All but two of those 15 attempts have come with one out in an inning. The two that weren’t were in the 11th and 13th innings, respectively and in situations where the pitcher batter matchups were unfavorable (Gallo vs. a LHP with two outs in a tie game as the home team, Sandy Léon as a double play candidate with no outs in a 5-5 game).

Deploying a bunt with a runner on third and 0 or two outs doesn’t make much sense, with the exception of the bottom of the 9th or in extra innings as the home team. With no outs, you’re potentially forgoing the opportunity for scoring mulitple runs with a bunt play. With two outs, a force out at first ends the inning. So, one out is the most plausible situation to deploy a bunt play.

In 14 of the 15 attempts, the Twins were tied or ahead on the scoreboard, and generally in close games where the value of adding a single run could also reasonably be thought to be worth the cost of forgoing multiple runs.

With one out, in certain score situations and with certain hitters at the plate, a bunt is a great way to add an insurance run or break a tie. Matt Winkelman, whose work has appeared at Baseball Prospectus and other sites, wrote about safety squeezes in 2016.

He was writing then about the Phillies, who had the league’s worst offense by wOBA and wRC+, and had the fifth-highest strikeout rate that season. He argued that bunts with runners on 3rd base were a useful tool for adding runs to the ledger for teams with poor overall offensive production.

He estimated, with 2015 run expectancy data, that the break-even rate for bunting with one out and a runner on third was about 75% at the league level. That assumes a league average offense. For a team that produces below that mark, especially with a high rate of striking out (and therefore less chance to bring in a runner from 3rd base with a batted ball in play), the break-even point for using a bunt drops even lower.

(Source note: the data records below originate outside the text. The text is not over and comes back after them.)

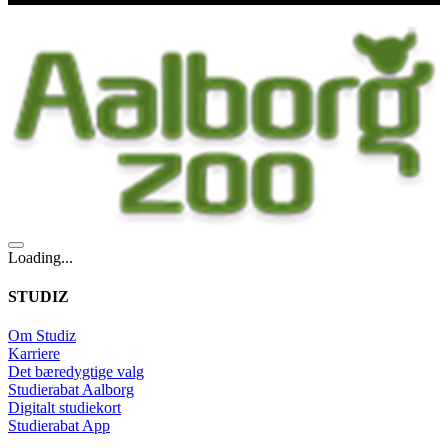
Loading...
STUDIZ
Om Studiz
Karriere
Det bæredygtige valg
Studierabat Aalborg
Digitalt studiekort
Studierabat App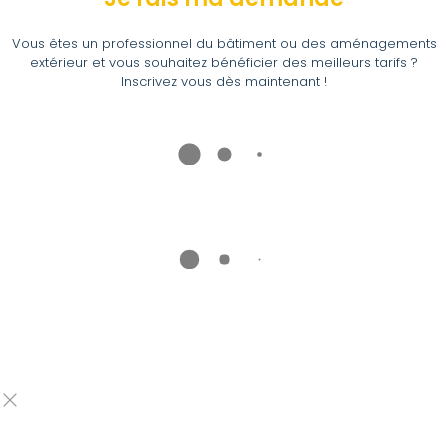
Vous êtes un professionnel du bâtiment ou des aménagements
extérieur et vous souhaitez bénéficier des meilleurs tarifs ?
Inscrivez vous dès maintenant !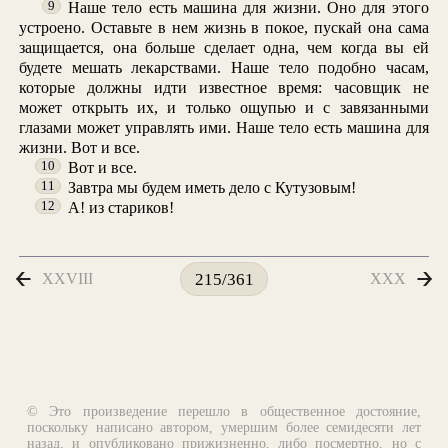
Наше тело есть машина для жизни. Оно для этого
9
устроено. Оставьте в нем жизнь в покое, пускай она сама
защищается, она больше сделает одна, чем когда вы ей
будете мешать лекарствами. Наше тело подобно часам,
которые должны идти известное время: часовщик не
может открыть их, и только ощупью и с завязанными
глазами может управлять ими. Наше тело есть машина для
жизни. Вот и все.
Вот и все.
10
Завтра мы будем иметь дело с Кутузовым!
11
А! из стариков!
12
XXVIII
XXX
215/361
© Это произведение перешло в общественное достояние,
поскольку написано автором, умершим более семидесяти лет
назад, и опубликовано прижизненно, либо посмертно, но с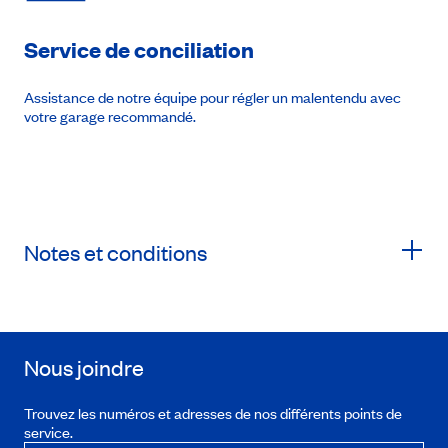
Service de conciliation
Assistance de notre équipe pour régler un malentendu avec
votre garage recommandé.
Notes et conditions
Nous joindre
Trouvez les numéros et adresses de nos différents points de
service.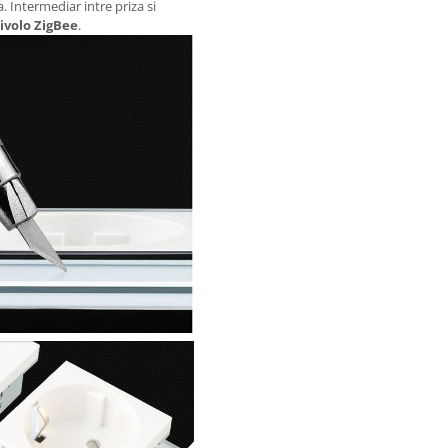
Intermediar intre priza si
ivolo ZigBee
.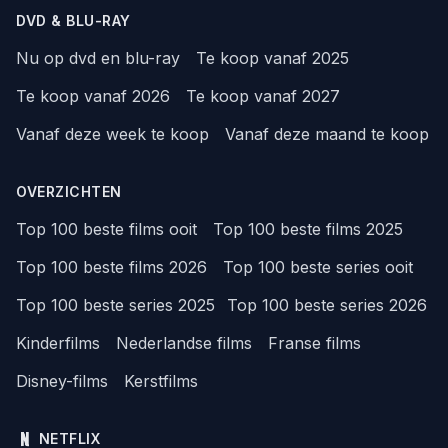
DVD & BLU-RAY
Nu op dvd en blu-ray
Te koop vanaf 2025
Te koop vanaf 2026
Te koop vanaf 2027
Vanaf deze week te koop
Vanaf deze maand te koop
OVERZICHTEN
Top 100 beste films ooit
Top 100 beste films 2025
Top 100 beste films 2026
Top 100 beste series ooit
Top 100 beste series 2025
Top 100 beste series 2026
Kinderfilms
Nederlandse films
Franse films
Disney-films
Kerstfilms
NETFLIX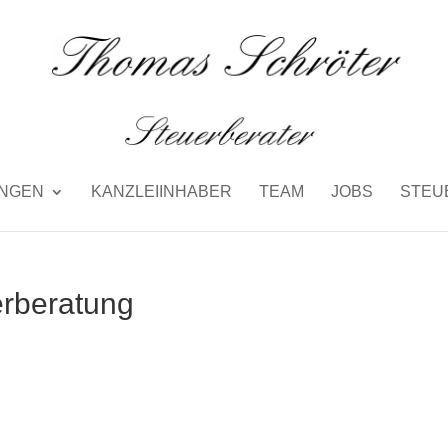
UNGEN
KANZLEIINHABER
TEAM
JOBS
STEU
erberatung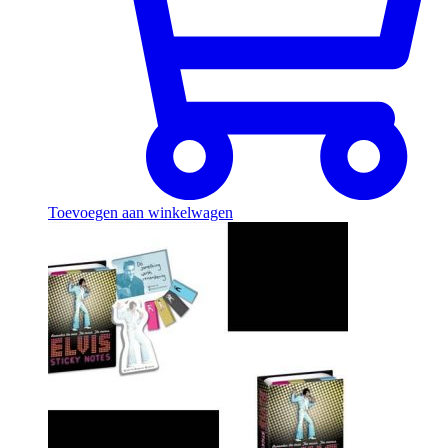
Toevoegen aan winkelwagen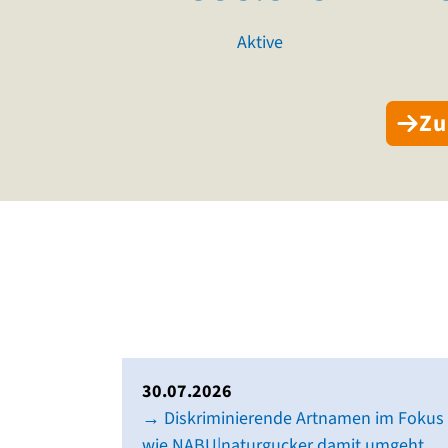
Aktive
Zu
30.07.2026
→ Diskriminierende Artnamen im Fokus
wie NABU|naturgucker damit umgeht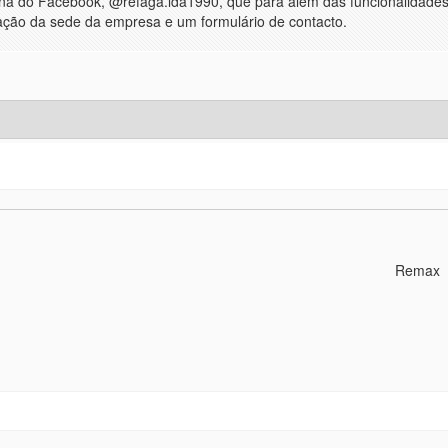
gina do Facebook, @refaga.lda1990, que para além das funcionalidades
ação da sede da empresa e um formulário de contacto.
Remax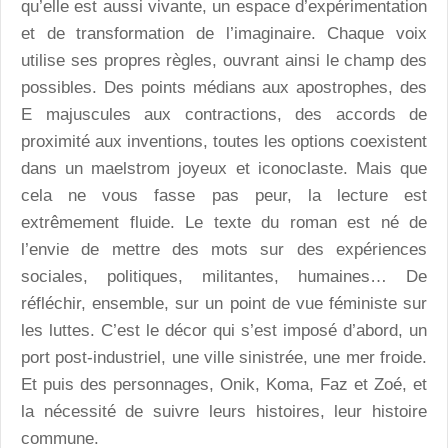
qu’elle est aussi vivante, un espace d’expérimentation
et de transformation de l’imaginaire. Chaque voix
utilise ses propres règles, ouvrant ainsi le champ des
possibles. Des points médians aux apostrophes, des
E majuscules aux contractions, des accords de
proximité aux inventions, toutes les options coexistent
dans un maelstrom joyeux et iconoclaste. Mais que
cela ne vous fasse pas peur, la lecture est
extrêmement fluide. Le texte du roman est né de
l’envie de mettre des mots sur des expériences
sociales, politiques, militantes, humaines… De
réfléchir, ensemble, sur un point de vue féministe sur
les luttes. C’est le décor qui s’est imposé d’abord, un
port post-industriel, une ville sinistrée, une mer froide.
Et puis des personnages, Onik, Koma, Faz et Zoé, et
la nécessité de suivre leurs histoires, leur histoire
commune.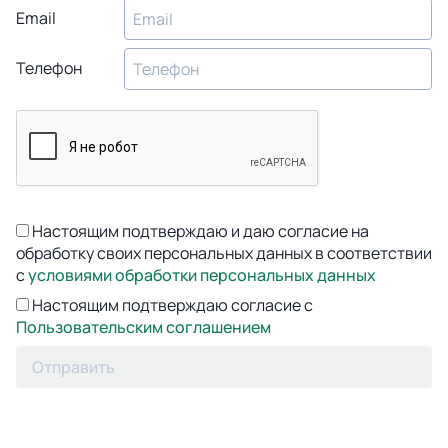
Email
Телефон
Настоящим подтверждаю и даю согласие на
обработку своих персональных данных в соответствии
с
условиями обработки персональных данных
Настоящим подтверждаю согласие с
Пользовательским соглашением
Отправить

Of the Twins’ 15 attempts the past two seasons, only three have resulted in an out without a run scoring. Of the remaining 12, ten have resulted in a run scoring and another two times the runners were safe at both 3rd and 1st. That’s a 66.7% rate of scoring a run and a 80% rate of avoiding an out when attempting to bunt with a runner on 3rd. Those both likely exceed the break-even thresholds required in those situations.

Here again, it seems the Twins and Baldelli are being smart with the deployment of small ball tactics when the situations, and the risk-reward math, support it. While there’s nothing wrong with the complaints about the lack of balance and resilience of approach in the Twins’ offense, at least they are trying to complement that with calculated risks where they make sense.